FCAT trials and tribulations

Wednesday, June 16th, 2004

It seems that lately every time I see an article about public education in our beloved local newspaper, it’s specifically about the FCAT, and most of the time it amounts to a whole lotta belly-achin’.

People can’t seem to believe that this test is necessary. Well, I can.

I’ve been writing about the problems with public education since 1993. The business of imparting to children what I believed to be empty self-esteem became, through the years, a recurring theme in my articles, along with such issues as the dumbing down of curriculum, grade inflation and social promotion.

The responses I got from teachers on the editorial page and in person were usually defensive. I was often accused of hating all things having to do with public education. Apparently, it is impossible to criticize public education without hating it. I don’t hate public education. I want it to be better than it is.

And so, here we are today, and educators and Democrats are using the Florida Comprehensive Assessment Test as their whipping boy as if the fact that this remedy was deemed necessary comes as a total shock to them; as if there were no red flags, no warning bells, nothing whatsoever to alert them to the fact that our kids have, for a long time now, been in serious academic trouble and that the policies of government schools have, for a very long time, been the agency of this trouble.

Let’s talk a little bit about FCAT, this test that has surprised and dismayed so many people.

Educators should have foreseen something like the FCAT. The National Assessment of Educational Progress has been showing us a more and more dire picture over the last decade or two. More kids are dropping out. Fewer of them can write or read well enough to hope to prosper in the real world. More people have begun to notice and to complain.

And yet, when we get the wonderful news that of the 230 kids who repeated third grade after failing the FCAT once, 147 passed it, the entire focus is on the 83 who failed the test again and hand-wringing abounds.

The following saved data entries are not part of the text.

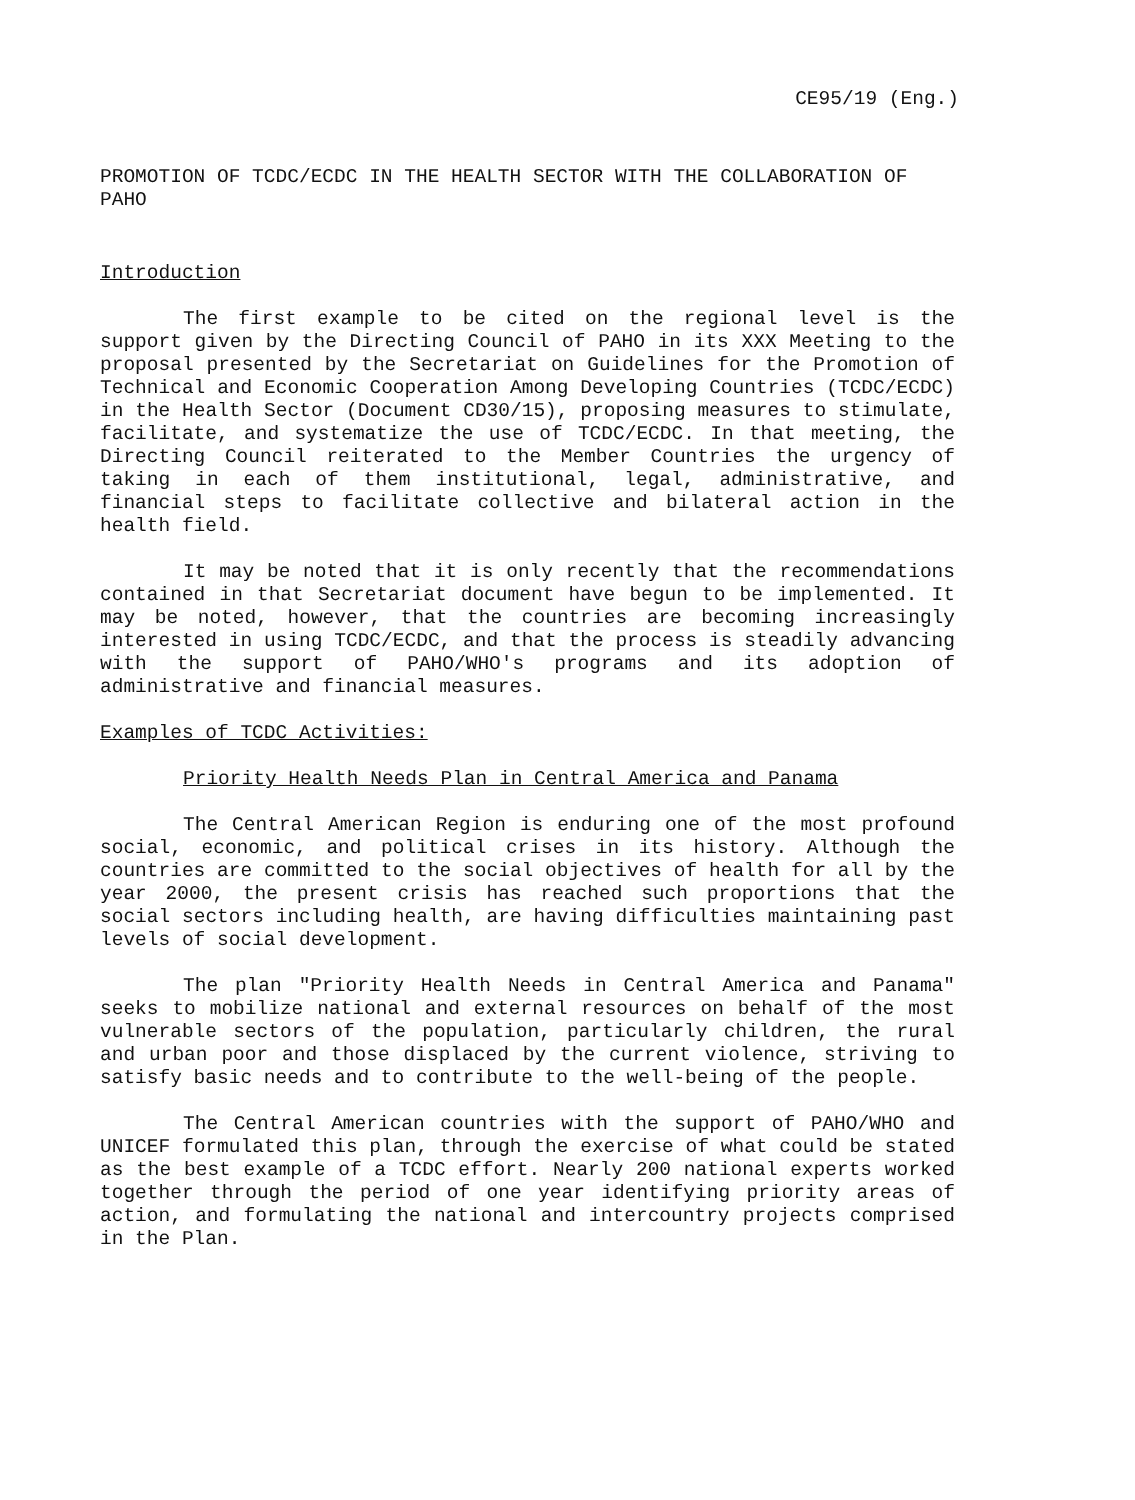CE95/19 (Eng.)
PROMOTION OF TCDC/ECDC IN THE HEALTH SECTOR WITH THE COLLABORATION OF PAHO
Introduction
The first example to be cited on the regional level is the support given by the Directing Council of PAHO in its XXX Meeting to the proposal presented by the Secretariat on Guidelines for the Promotion of Technical and Economic Cooperation Among Developing Countries (TCDC/ECDC) in the Health Sector (Document CD30/15), proposing measures to stimulate, facilitate, and systematize the use of TCDC/ECDC. In that meeting, the Directing Council reiterated to the Member Countries the urgency of taking in each of them institutional, legal, administrative, and financial steps to facilitate collective and bilateral action in the health field.
It may be noted that it is only recently that the recommendations contained in that Secretariat document have begun to be implemented. It may be noted, however, that the countries are becoming increasingly interested in using TCDC/ECDC, and that the process is steadily advancing with the support of PAHO/WHO's programs and its adoption of administrative and financial measures.
Examples of TCDC Activities:
Priority Health Needs Plan in Central America and Panama
The Central American Region is enduring one of the most profound social, economic, and political crises in its history. Although the countries are committed to the social objectives of health for all by the year 2000, the present crisis has reached such proportions that the social sectors including health, are having difficulties maintaining past levels of social development.
The plan "Priority Health Needs in Central America and Panama" seeks to mobilize national and external resources on behalf of the most vulnerable sectors of the population, particularly children, the rural and urban poor and those displaced by the current violence, striving to satisfy basic needs and to contribute to the well-being of the people.
The Central American countries with the support of PAHO/WHO and UNICEF formulated this plan, through the exercise of what could be stated as the best example of a TCDC effort. Nearly 200 national experts worked together through the period of one year identifying priority areas of action, and formulating the national and intercountry projects comprised in the Plan.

The concern is for these children’s sense of self-esteem, but what self-esteem can they have if they get out of school unable to read?

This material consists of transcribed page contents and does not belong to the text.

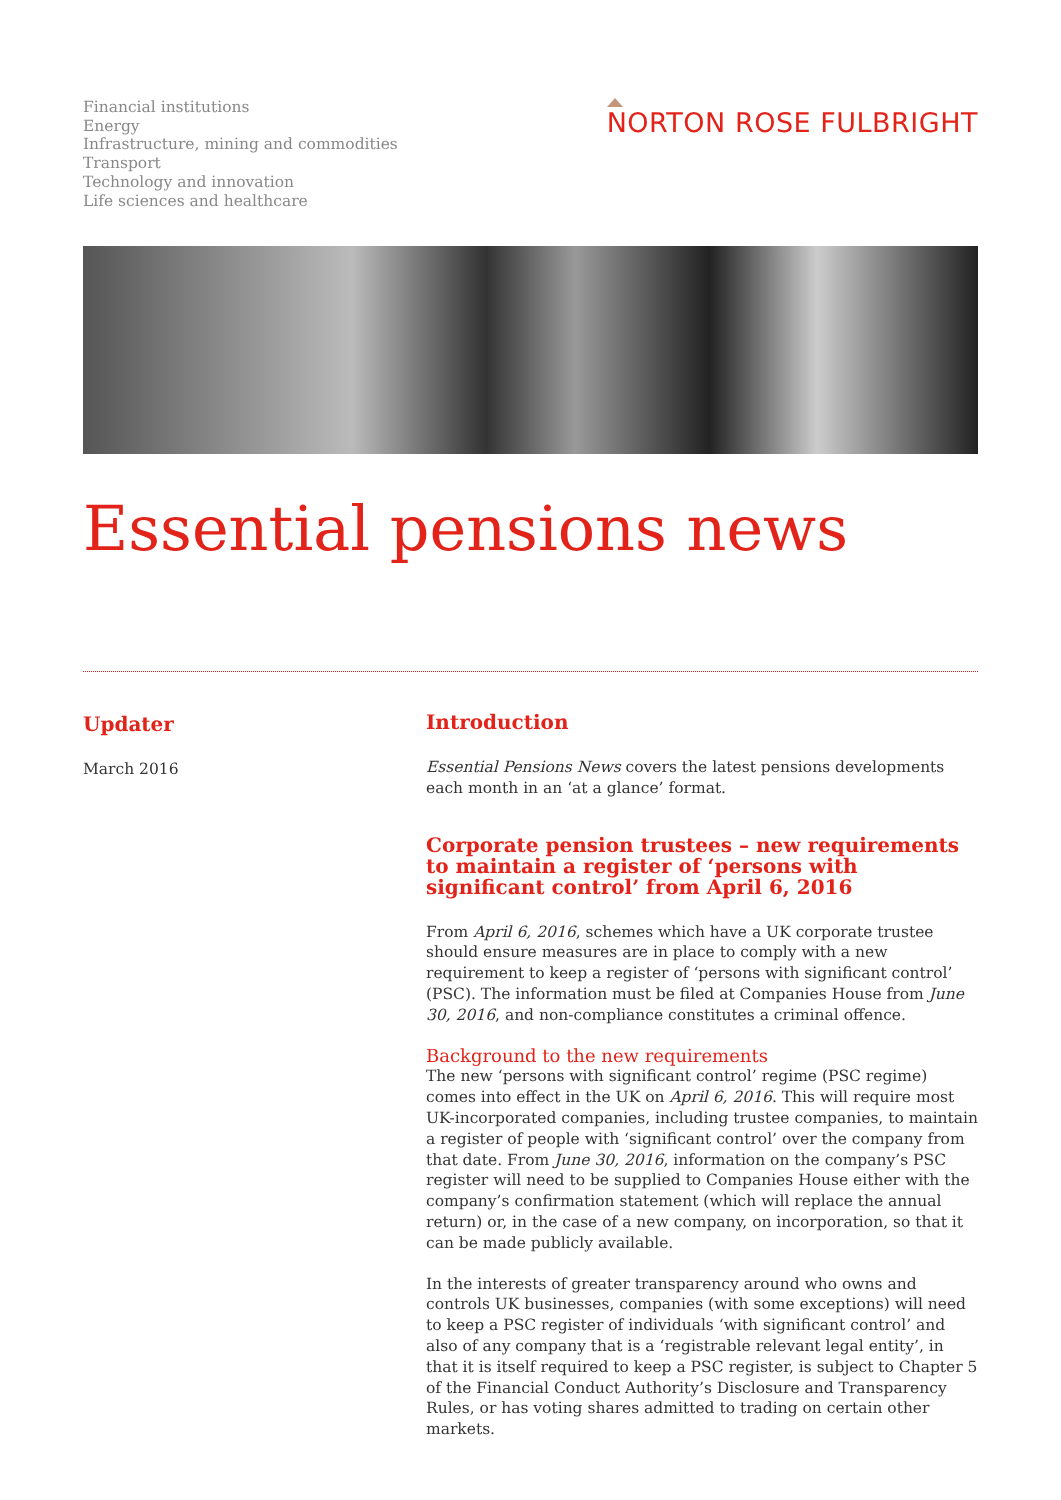Financial institutions
Energy
Infrastructure, mining and commodities
Transport
Technology and innovation
Life sciences and healthcare
NORTON ROSE FULBRIGHT
Essential pensions news
Updater
March 2016
Introduction
Essential Pensions News covers the latest pensions developments each month in an ‘at a glance’ format.
Corporate pension trustees – new requirements to maintain a register of ‘persons with significant control’ from April 6, 2016
From April 6, 2016, schemes which have a UK corporate trustee should ensure measures are in place to comply with a new requirement to keep a register of ‘persons with significant control’ (PSC). The information must be filed at Companies House from June 30, 2016, and non-compliance constitutes a criminal offence.
Background to the new requirements
The new ‘persons with significant control’ regime (PSC regime) comes into effect in the UK on April 6, 2016. This will require most UK-incorporated companies, including trustee companies, to maintain a register of people with ‘significant control’ over the company from that date. From June 30, 2016, information on the company’s PSC register will need to be supplied to Companies House either with the company’s confirmation statement (which will replace the annual return) or, in the case of a new company, on incorporation, so that it can be made publicly available.
In the interests of greater transparency around who owns and controls UK businesses, companies (with some exceptions) will need to keep a PSC register of individuals ‘with significant control’ and also of any company that is a ‘registrable relevant legal entity’, in that it is itself required to keep a PSC register, is subject to Chapter 5 of the Financial Conduct Authority’s Disclosure and Transparency Rules, or has voting shares admitted to trading on certain other markets.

What we have are 147 kids who can read when they couldn’t before, and another 83 that we’re not going to let fall between the cracks. That’s progress, people!

And then we get the story that the “FCAT is frustrating seniors’ plans” (May 10). We learn that a student with a B/C average in high school “has yet” to pass the test.

“It’s like you went to school for twelve years of nothing,” says this high school senior.

The observation hits ya right between the eyes, doesn’t it? If she has a B/C average and still cannot pass the FCAT after two years and four more opportunities to take the test, she evidently did go to school for 12 years of nothing! What does it mean, anymore, to make a B or even a C? Apparently, not all that much. And so, one of my old bugaboos, grade inflation, is still a problem!

Let’s take a gander at what kinds of figures we’re talking about here. Apparently, only 6.4 percent have yet to make a passing score in the reading section of the test, and 5.4 percent on the math section. That’s a small number. And the kids can take the test again. And again. And again. And again.

Bear in mind, this is essentially the same test they took in the 10th grade, and they get two years and five chances to pass it.

And still we hear about what a bad idea this test is without any analysis from the people doing all the complaining as to what led us to this pass or any acknowledgement of the progress that’s been made. What we hear instead is that tired old mantra: “teaching to the test.” If there were no FCAT, what would the focus be, instead? What would our kids be getting that they aren’t getting now?

On May 12, I finally read an article that didn’t complain about the FCAT. It says that Union County’s 10th-graders’ combined reading scores have caused that county to rise from 61st in the state last year to first in the state this year! Please, tell me again what all this brouhaha over the FCAT is really about.

I understand that any test is going to be imperfect and that there are bugs to be worked out of the system, but we’re seeing some real gains happening that moves me to wonder what the true problem is here. Could it be simply that teachers and schools are not used to being held accountable?